Erfolg vor dem Bundesgerichtshof

Samstag,28.Mai2016 von

Den Antrag der Sudetendeutschen Landsmannschaft e.V. auf einstweilige Einstellung der Zwangsvollstreckung wegen der Herausgabe einer Liste der Namen und Anschriften der aktuellen Mitglieder des SL e.V. an das Mitglied und Kläger Ingolf Gottstein hat der Bundesgerichtshof am 24.05.2016 zurückgewiesen.

Der Kläger Gottstein hatte die Mitgliederliste gemäß Vereinsrechtsprechung begehrt, um die rund 200.000 Mitglieder der Landsmannschaft über die rechtswidrigen Versuche einer Satzungs- und Vereinszweckänderung (und der daraus resultierenden Verzichtsbehauptung der Sudetendeutschen) durch den Bundesvorstand, zu informieren.

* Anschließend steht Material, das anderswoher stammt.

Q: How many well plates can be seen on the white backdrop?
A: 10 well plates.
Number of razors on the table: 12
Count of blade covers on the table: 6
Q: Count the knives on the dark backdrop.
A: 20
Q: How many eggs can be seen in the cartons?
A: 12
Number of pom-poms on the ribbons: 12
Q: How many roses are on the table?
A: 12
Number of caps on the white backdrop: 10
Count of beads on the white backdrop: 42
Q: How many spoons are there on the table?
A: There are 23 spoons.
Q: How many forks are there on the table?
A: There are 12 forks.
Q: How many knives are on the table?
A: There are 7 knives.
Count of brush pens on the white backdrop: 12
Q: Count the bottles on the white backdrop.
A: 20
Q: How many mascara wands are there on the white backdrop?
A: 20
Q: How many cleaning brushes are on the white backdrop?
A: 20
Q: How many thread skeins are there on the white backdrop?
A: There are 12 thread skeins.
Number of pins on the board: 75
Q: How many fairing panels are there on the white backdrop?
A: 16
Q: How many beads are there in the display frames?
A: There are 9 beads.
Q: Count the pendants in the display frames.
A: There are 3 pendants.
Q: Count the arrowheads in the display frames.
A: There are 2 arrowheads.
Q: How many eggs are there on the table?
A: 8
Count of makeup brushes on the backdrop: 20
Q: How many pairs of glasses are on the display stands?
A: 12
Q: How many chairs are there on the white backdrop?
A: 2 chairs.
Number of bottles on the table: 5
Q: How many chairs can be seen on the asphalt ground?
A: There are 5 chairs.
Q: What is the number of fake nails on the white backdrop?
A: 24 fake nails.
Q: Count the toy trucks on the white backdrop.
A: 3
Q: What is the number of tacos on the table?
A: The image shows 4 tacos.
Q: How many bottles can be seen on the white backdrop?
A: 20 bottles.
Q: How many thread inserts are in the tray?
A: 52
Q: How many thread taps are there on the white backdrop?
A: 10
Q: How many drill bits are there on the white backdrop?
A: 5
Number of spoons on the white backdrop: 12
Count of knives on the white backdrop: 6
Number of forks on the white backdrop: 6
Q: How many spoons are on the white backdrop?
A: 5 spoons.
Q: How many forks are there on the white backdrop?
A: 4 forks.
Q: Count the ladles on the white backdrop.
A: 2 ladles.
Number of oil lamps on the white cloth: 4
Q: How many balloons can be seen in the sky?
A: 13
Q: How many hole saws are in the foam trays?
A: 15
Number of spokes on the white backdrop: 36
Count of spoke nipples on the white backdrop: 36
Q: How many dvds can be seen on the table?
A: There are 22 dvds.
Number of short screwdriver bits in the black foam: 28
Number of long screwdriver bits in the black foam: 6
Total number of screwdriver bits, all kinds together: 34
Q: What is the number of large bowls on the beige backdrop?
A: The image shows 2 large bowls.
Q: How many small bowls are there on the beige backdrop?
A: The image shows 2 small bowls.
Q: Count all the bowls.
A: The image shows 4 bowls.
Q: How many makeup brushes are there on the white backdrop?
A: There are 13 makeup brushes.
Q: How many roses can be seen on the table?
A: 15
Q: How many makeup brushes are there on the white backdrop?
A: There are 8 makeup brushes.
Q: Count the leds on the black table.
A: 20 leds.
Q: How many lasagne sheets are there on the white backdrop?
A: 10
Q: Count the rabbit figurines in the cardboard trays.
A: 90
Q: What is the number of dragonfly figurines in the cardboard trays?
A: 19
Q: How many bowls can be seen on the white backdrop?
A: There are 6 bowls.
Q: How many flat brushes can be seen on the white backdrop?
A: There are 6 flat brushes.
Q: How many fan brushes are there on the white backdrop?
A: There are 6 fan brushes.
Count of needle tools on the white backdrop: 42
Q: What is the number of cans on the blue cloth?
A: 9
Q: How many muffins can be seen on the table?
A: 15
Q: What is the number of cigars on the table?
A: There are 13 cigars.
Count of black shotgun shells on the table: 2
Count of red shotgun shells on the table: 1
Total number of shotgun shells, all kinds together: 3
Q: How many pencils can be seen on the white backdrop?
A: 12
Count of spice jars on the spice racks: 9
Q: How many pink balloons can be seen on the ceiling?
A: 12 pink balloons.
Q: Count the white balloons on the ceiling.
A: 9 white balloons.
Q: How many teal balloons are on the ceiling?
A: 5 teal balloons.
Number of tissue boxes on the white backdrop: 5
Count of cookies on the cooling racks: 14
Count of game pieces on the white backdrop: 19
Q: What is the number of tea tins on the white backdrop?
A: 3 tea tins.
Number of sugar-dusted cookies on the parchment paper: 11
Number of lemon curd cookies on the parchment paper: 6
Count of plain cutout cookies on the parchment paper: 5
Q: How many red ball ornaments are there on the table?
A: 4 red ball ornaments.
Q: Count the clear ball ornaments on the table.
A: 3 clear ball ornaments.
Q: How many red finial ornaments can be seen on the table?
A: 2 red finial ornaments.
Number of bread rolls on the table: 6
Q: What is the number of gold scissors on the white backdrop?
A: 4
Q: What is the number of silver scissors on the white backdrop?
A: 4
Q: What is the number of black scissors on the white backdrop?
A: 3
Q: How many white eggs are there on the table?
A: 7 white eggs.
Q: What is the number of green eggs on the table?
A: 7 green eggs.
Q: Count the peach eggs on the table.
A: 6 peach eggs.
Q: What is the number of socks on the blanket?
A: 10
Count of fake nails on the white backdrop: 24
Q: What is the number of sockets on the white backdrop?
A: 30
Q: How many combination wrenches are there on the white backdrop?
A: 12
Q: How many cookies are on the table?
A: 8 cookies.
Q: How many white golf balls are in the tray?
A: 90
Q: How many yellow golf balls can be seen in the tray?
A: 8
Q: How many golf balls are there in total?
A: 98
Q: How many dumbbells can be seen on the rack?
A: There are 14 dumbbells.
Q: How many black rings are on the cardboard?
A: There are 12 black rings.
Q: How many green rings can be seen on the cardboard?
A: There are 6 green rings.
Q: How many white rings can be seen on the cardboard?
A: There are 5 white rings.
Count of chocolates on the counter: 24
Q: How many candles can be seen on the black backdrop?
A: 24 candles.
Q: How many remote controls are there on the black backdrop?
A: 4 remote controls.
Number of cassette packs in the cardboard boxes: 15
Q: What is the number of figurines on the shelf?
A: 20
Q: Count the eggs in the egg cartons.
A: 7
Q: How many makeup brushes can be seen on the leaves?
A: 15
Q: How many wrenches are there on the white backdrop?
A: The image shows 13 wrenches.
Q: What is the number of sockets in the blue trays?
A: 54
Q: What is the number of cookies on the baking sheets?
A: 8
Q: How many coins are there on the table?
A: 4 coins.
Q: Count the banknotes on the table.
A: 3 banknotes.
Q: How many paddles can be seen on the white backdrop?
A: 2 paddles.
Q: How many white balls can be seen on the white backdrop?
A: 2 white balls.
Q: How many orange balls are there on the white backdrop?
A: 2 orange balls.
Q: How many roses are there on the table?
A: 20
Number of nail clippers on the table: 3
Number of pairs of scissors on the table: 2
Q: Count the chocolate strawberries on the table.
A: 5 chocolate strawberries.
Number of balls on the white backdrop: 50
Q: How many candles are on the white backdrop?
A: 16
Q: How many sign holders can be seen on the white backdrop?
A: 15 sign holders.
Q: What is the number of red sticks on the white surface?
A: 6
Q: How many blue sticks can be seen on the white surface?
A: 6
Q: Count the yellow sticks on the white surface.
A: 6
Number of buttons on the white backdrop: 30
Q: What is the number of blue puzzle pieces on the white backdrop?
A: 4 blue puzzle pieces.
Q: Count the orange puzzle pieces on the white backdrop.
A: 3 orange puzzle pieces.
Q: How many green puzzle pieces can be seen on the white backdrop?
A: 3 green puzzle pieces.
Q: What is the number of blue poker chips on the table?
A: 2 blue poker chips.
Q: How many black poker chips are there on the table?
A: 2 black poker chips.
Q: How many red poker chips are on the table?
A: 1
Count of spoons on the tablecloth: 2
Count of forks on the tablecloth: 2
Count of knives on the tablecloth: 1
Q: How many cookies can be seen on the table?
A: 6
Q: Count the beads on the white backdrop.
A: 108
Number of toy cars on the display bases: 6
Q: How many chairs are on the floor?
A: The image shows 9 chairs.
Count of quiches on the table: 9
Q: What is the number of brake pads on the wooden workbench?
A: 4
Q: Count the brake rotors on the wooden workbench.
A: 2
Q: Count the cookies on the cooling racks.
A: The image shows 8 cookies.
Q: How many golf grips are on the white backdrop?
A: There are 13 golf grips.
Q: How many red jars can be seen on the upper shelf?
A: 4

Da die außergerichtliche Herausgabe nicht erreicht wurde, klagte Gottstein vor dem Landgericht, verlor jedoch, da das Gericht der Ansicht war, dass die SL keine Liste herausgeben könne, wenn sie angäbe, sie hätte keine. Da aber jeder Verein die Pflicht hat, eine solche Liste zu führen und bei begründetem Interesse an ein Mitglied herauszugeben, zog Kläger Gottstein vor das Oberlandesgericht München und bekam vollumfänglich Recht.

Gegen die daraus resultierende Vollstreckung aus dem OLG- Urteil zog die Vereinsführung vor den Bundesgerichtshof und scheiterte erwartungsgemäß erneut.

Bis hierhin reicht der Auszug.